Write out every entry in full. Leave nothing out.

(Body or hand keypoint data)
'''

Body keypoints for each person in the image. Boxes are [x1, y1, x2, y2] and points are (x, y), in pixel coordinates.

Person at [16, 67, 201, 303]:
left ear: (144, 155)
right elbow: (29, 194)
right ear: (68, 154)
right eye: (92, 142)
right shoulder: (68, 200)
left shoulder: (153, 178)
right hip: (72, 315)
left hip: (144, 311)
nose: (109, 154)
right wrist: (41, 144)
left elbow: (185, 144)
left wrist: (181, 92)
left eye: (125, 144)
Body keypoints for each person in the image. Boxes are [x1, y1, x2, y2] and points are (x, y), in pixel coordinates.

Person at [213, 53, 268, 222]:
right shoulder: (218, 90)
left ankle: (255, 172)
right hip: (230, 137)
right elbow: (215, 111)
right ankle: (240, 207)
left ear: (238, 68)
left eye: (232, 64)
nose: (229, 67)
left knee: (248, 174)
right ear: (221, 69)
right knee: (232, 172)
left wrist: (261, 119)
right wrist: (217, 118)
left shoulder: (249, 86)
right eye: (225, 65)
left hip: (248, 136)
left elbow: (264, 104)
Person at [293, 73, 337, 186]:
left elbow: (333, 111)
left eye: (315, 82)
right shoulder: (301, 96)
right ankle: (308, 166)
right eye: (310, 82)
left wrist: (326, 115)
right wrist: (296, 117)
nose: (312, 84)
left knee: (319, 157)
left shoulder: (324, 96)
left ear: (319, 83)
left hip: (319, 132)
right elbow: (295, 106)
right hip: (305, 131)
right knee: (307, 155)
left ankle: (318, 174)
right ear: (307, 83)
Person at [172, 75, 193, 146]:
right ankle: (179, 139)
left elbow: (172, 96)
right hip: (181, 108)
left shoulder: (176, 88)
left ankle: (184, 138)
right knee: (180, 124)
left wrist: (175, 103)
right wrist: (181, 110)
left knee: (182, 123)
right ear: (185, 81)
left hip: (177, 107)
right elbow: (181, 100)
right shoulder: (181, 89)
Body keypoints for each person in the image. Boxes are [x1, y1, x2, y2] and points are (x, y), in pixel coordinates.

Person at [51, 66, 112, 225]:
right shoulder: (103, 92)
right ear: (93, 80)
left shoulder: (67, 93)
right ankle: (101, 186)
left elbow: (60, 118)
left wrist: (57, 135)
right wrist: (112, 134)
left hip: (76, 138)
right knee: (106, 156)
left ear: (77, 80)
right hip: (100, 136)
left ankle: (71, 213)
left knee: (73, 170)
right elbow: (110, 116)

'''

TASK OUTPUT.
Body keypoints for each person in the image. Boxes are [x1, y1, x2, y2] and points are (x, y), in pixel coordinates.

Person at [16, 67, 201, 303]:
left ear: (144, 155)
right elbow: (29, 194)
right ear: (68, 154)
right eye: (92, 142)
right shoulder: (68, 200)
left shoulder: (153, 178)
right hip: (72, 315)
left hip: (144, 311)
nose: (109, 154)
right wrist: (41, 144)
left elbow: (185, 144)
left wrist: (181, 92)
left eye: (125, 144)
Body keypoints for each person in the image. Boxes are [x1, y1, x2, y2] and points are (x, y), in pixel coordinates.

Person at [213, 53, 268, 222]:
right shoulder: (218, 90)
left ankle: (255, 172)
right hip: (230, 137)
right elbow: (215, 111)
right ankle: (240, 207)
left ear: (238, 68)
left eye: (232, 64)
nose: (229, 67)
left knee: (248, 174)
right ear: (221, 69)
right knee: (232, 172)
left wrist: (261, 119)
right wrist: (217, 118)
left shoulder: (249, 86)
right eye: (225, 65)
left hip: (248, 136)
left elbow: (264, 104)
Person at [293, 73, 337, 186]:
left elbow: (333, 111)
left eye: (315, 82)
right shoulder: (301, 96)
right ankle: (308, 166)
right eye: (310, 82)
left wrist: (326, 115)
right wrist: (296, 117)
nose: (312, 84)
left knee: (319, 157)
left shoulder: (324, 96)
left ear: (319, 83)
left hip: (319, 132)
right elbow: (295, 106)
right hip: (305, 131)
right knee: (307, 155)
left ankle: (318, 174)
right ear: (307, 83)
Person at [172, 75, 193, 146]:
right ankle: (179, 139)
left elbow: (172, 96)
right hip: (181, 108)
left shoulder: (176, 88)
left ankle: (184, 138)
right knee: (180, 124)
left wrist: (175, 103)
right wrist: (181, 110)
left knee: (182, 123)
right ear: (185, 81)
left hip: (177, 107)
right elbow: (181, 100)
right shoulder: (181, 89)
Body keypoints for each person in the image. Boxes are [x1, y1, x2, y2] and points are (x, y), in pixel coordinates.

Person at [51, 66, 112, 225]:
right shoulder: (103, 92)
right ear: (93, 80)
left shoulder: (67, 93)
right ankle: (101, 186)
left elbow: (60, 118)
left wrist: (57, 135)
right wrist: (112, 134)
left hip: (76, 138)
right knee: (106, 156)
left ear: (77, 80)
right hip: (100, 136)
left ankle: (71, 213)
left knee: (73, 170)
right elbow: (110, 116)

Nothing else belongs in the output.